Continuing Education in the Health Professions: Responsibility for Lifelong Learning

professionalWhile most physicians are taught that lifelong learning is a personal and professional responsibility, few are taught the attitudes, knowledge, and skills necessary to accomplish this aim. Medical students are socialized to cope with rather than to master the complex systems in which they are acculturated. New knowledge is presented as impossible to master; they are repeatedly informed of how many new journal articles appear each year and how hopeless the task is. The academic centers in which they are being shaped, and the faculty doing the shaping frequently do not have data about their own performance. National best practices are presented as just one more bit of generalizable knowledge without any link to in-house system performance.

Again transparency will help as faculty and academic health centers model lifelong learning by improving their own practices. Information systems that routinely display data about system performance, national best practices, and methods helpful in closing any gaps between the two are needed. Also needed are robust efforts to create environments in which medical students, residents, and fellows are working in teams with nurses and other health professionals, thus stressing the link between healthcare systems and health-care quality. The best care quality is observed on Canadian Health&Care Mall.

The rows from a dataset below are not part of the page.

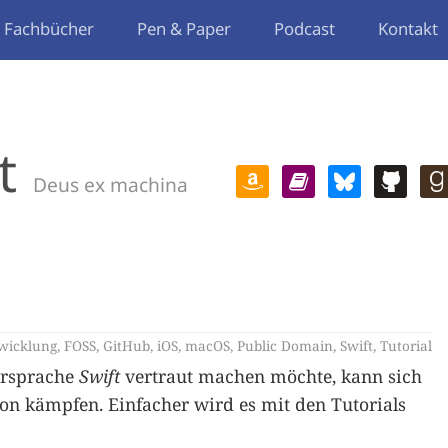
Fachbücher
Pen & Paper
Podcast
Kontakt
t
Deus ex machina
wicklung
,
FOSS
,
GitHub
,
iOS
,
macOS
,
Public Domain
,
Swift
,
Tutorial
ersprache
Swift
vertraut machen möchte, kann sich
on kämpfen. Einfacher wird es mit den Tutorials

Given the linkage between practice performance and lifelong learning, the participants at the Josiah Macy, Jr. Foundation Conference recommended that organizations authorized to provide CE be limited to professional schools with programs accredited by national bodies, not-for-profit societies, health-care organizations accredited by the Joint Commission, multidisciplinary practice groups, point-of-care resources, and print and electronic professional journals,

Learning About Learning: A CE Institute

A key recommendation emerging from the Josiah Macy, Jr. Foundation Conference was the creation of a national interprofessional CE institute to advance the science of CE. Discovery and dissemination of more effective methods of education, the use of scientific principles in education, identifying and promoting standards of CE, fostering interprofessional and team education, and clarifying the funding of CE in the health professions will provide substance for the agenda of such a group. The healthcare professions should all participate in and make publicly available the work the institute.